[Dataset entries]

——

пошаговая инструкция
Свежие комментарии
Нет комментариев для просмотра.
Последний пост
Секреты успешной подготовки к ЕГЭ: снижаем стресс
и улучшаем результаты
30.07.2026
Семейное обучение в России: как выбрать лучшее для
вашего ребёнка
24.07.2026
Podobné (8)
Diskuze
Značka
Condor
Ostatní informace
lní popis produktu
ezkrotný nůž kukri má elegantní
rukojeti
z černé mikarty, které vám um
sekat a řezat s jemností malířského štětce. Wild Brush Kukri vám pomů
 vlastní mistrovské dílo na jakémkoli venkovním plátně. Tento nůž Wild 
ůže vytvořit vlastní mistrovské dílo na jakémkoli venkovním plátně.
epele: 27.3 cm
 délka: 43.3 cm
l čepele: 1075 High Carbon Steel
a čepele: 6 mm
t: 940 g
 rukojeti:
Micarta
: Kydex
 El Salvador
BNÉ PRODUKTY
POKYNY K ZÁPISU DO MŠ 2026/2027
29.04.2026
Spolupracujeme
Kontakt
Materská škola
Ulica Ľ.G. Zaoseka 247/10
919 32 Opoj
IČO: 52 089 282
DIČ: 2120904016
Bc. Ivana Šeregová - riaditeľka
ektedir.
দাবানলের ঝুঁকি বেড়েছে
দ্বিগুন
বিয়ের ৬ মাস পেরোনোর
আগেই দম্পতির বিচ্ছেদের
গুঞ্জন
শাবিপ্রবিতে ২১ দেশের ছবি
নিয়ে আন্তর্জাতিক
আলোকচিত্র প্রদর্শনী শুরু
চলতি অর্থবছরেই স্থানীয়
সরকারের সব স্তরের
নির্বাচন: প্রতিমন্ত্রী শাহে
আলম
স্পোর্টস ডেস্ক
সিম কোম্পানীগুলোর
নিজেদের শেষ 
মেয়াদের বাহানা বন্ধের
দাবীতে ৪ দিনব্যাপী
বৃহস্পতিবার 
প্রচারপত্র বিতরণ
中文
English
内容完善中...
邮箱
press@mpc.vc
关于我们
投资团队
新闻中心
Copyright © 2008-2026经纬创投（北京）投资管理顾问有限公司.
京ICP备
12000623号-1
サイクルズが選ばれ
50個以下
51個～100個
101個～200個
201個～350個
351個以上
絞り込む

——

PROBLEM REQUIREMENTS: A count is needed of the lines in the entries that contain "dílo". Supply only that number.

RESPONSE: 2